Naturally it's the public IP address but you don't know that until you look at the routing table.


----------



## firefly (Nov 14, 2016)

The reason I was trying to create a subinterface is that Linode (VPS provider) only gives out a public and a private IP using a single interface for both. Since Linode now uses KVM, FreeBSD can be installed. Once FreeBSD is installed it only sees a single network interface, which normally would be fine as the public/private IPs can be assigned to the single network interface.

In my case I wanted to install pfSense/OpnSense to work on firewalling (non-prod) and they both need WAN/LAN interfaces to work (parent and subinterface - alias will not work in this case). 

So my question is there no way to configure a subinterface in FreeBSD?


----------



## kpa (Nov 14, 2016)

One interface firewalling on a single broadcast domain (the logical ethernet segment, physical or virtual) is never going to work as you expect it to work, aliases or subinterfaces or not.

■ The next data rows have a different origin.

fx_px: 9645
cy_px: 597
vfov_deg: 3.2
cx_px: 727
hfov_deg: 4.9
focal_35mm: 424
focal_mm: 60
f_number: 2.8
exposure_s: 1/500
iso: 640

You should look into VLANs instead for having separate networks on WAN and LAN side.


----------



## firefly (Nov 14, 2016)

Since I was doing this to simply get the firewall up and running (mostly a playground thing), I was thinking of using it as essentially a firewall on a stick (router on a stick). There should be no issue with this as it is simply for test purposes and a tool to do some FreeBSD learning.

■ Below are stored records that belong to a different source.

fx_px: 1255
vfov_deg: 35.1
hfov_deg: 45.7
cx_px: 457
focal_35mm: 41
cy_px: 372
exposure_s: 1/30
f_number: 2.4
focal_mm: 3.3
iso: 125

I'm stuck at the following:

- My main interface is vtnet0 (has public IP)

`ifconfig vtnet0.1 create inet 192.168.180.223/17` (works)

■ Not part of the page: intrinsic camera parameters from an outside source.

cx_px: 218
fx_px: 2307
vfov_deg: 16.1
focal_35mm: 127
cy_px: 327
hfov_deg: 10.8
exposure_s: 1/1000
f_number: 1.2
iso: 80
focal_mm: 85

Try to ping a device on the same network `ping 192.168.180.1`  (no response)

if I then:

`ifconfig vtnet0.1 destroy`
`ifconfig vtnet0 inet 192.168.180.223/17`
`ping 192.168.180.1` (works)

Why does the `ifconfig vtnet0.1 create inet 192.168.180.223/17` not allow the ICMP to reach the 192.168.180.1?


----------



## phoenix (Nov 14, 2016)

"vtnet0.1" configures the vtnet0 devices as part of a tagged vlan 1.  Meaning, it sends Ethernet frames that include a vlan tag with a value of 1.  If the switch isn't configured to handled tagged vlans, then the Ethernet frames are dropped by the switch.  Meaning, no communication with anything.


----------



## firefly (Nov 15, 2016)

Appreciate all of the responses.

Is there any way to configure an untagged vlan or achieve creating a subinterface with a different IP address using the single network interface exposed by the VPS provider running FreeBSD?


----------



## fbsd1 (Jul 13, 2020)

phoenix said:


> "vtnet0.1" configures the vtnet0 devices as part of a tagged vlan 1.  Meaning, it sends Ethernet frames that include a vlan tag with a value of 1.  If the switch isn't configured to handled tagged vlans, then the Ethernet frames are dropped by the switch.  Meaning, no communication with anything.


What are you implying is the switch? I though the host in this situation is the switch so how can it NOT handle the tagged vlan names? 
The words "vlan" and "subinterfaces " mean the same thing here.  vtam0.1


----------